The beer can explained that he had been concentrating his attention on the moon and only gave surrounding space a cursory scan, until he picked up something unusual. Scattered debris from another Elder starship, this one in an elliptical orbit that took it far from the moon. At first, even the discovery of a third Elder ship did not spark his curiosity into overdrive, he already knew there had been a battle in the area and the exact number of ships involved was not very important.
Then he did look more closely at the third ship, or actually one of his subminds got bored with composing songs to mock the great Skippy, and decided to look at the data. What it found did get Skippy’s full attention.
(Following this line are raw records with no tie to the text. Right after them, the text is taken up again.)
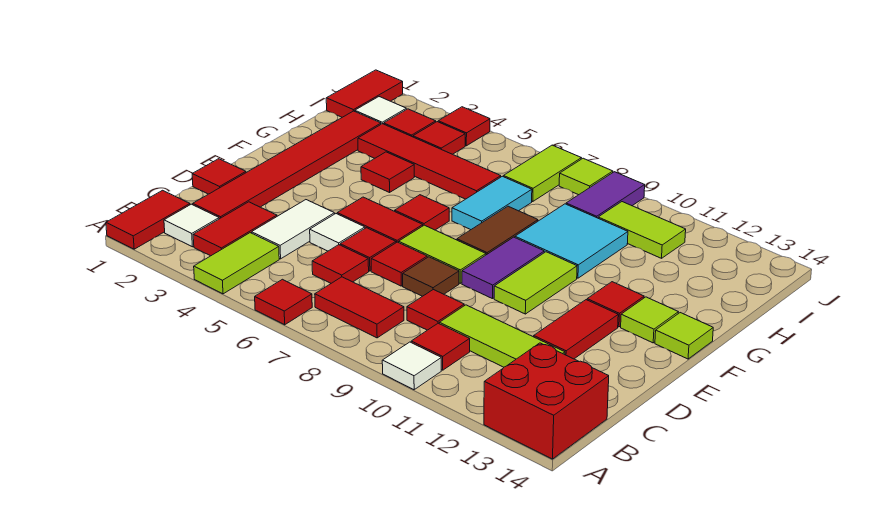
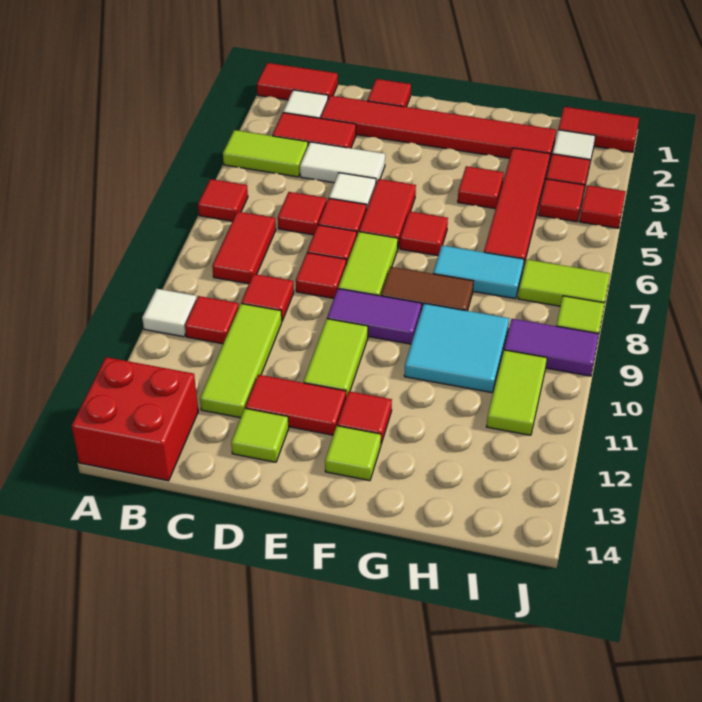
brown 1x1 tile [403,257,459,296] -> red 1x1 tile [296,253,346,298]
lime 1x2 tile [494,252,577,314] -> lime 1x2 tile turned to [303,319,368,396]
lime 1x1 tile [655,313,713,359] -> lime 1x1 tile moved to [231,408,289,462]

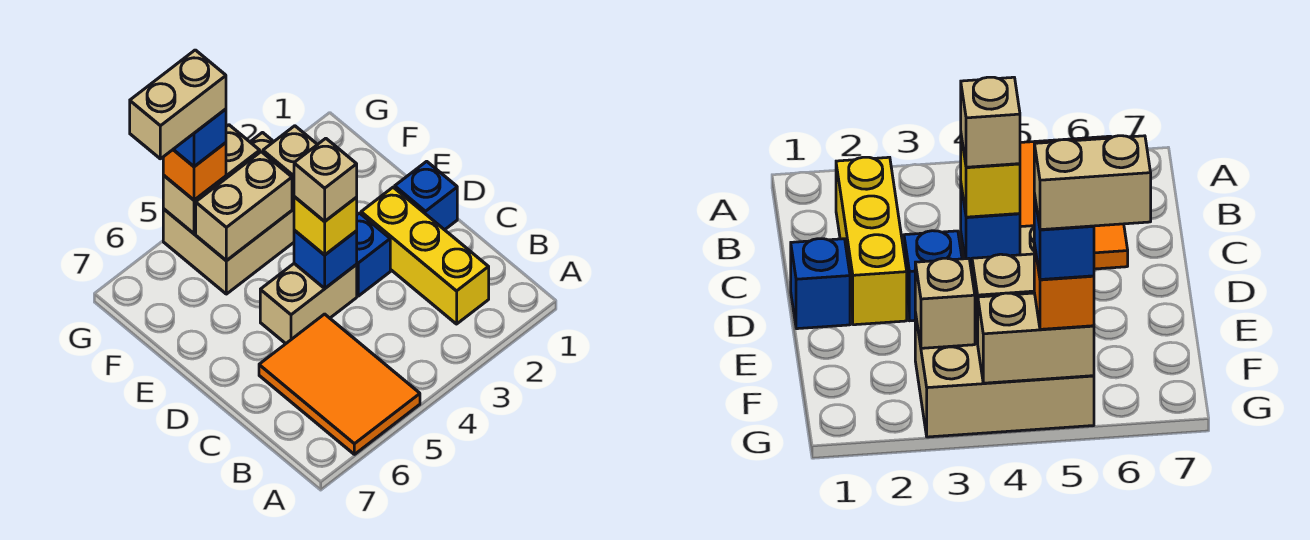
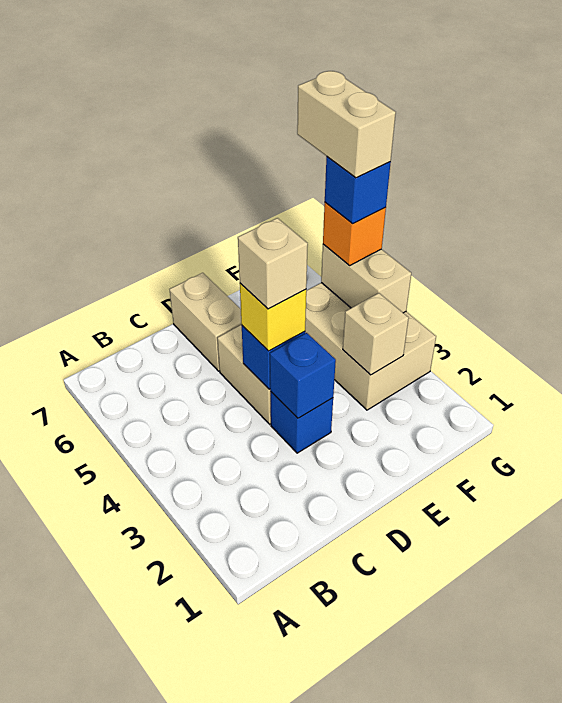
orange 2x3 tile [259,314,420,454] -> none
yellow 1x3 brick [361,187,489,324] -> none
blue 1x1 brick [395,161,457,230] -> blue 1x1 brick moved to [270,333,336,418]
tan 1x2 brick [196,152,292,261] -> tan 1x2 brick moved to [169,273,242,371]

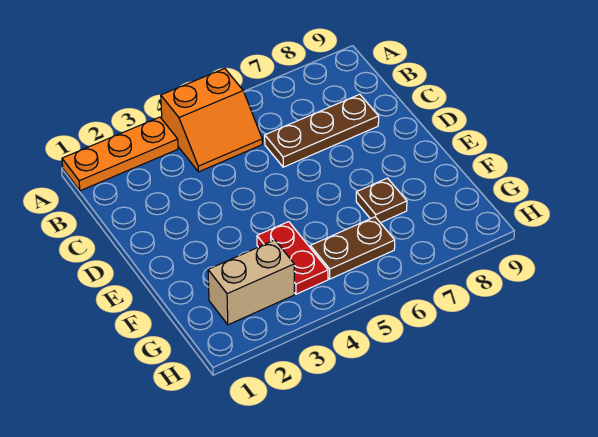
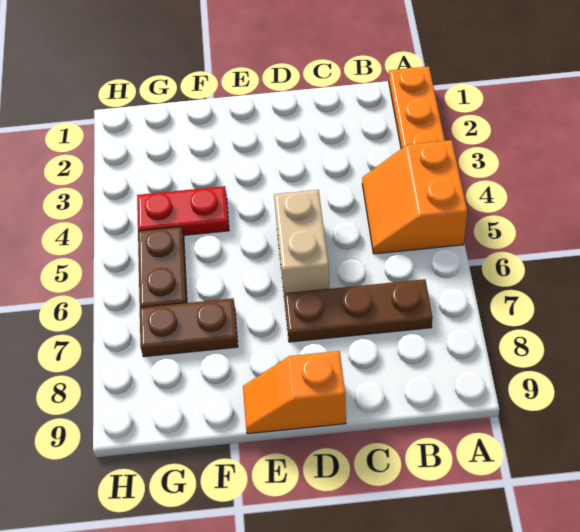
brown 1x3 plate [265,94,379,167] -> brown 1x3 plate turned to [284,279,433,342]
none -> orange 1x2 slope [243,351,346,434]
brown 1x1 plate [356,178,407,223] -> brown 1x2 plate [140,298,238,357]
tan 1x2 brick [208,240,294,325] -> tan 1x2 brick moved to [274,190,329,293]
“Joe, that third ship was Elder tech of a different design, slightly more advanced. The technology is merely an interesting datapoint and I would eventually have archived it, but I found another anomaly. The third ship was destroyed much later, much more recently. Like, around the time that Newark was thrown out of orbit.”
“Oh shit.”
“Yup, that’s what I said.”
“There were two space battles here, both involving Elder ships?”
“Apparently, yes. Battles many millions of years apart. Another fun fact, if you are interested, is some of the damage to that Elder site happened around the time the third ship was destroyed. It looks like someone came back a long time later to finish the job of erasing evidence of the Elder presence in this star system.”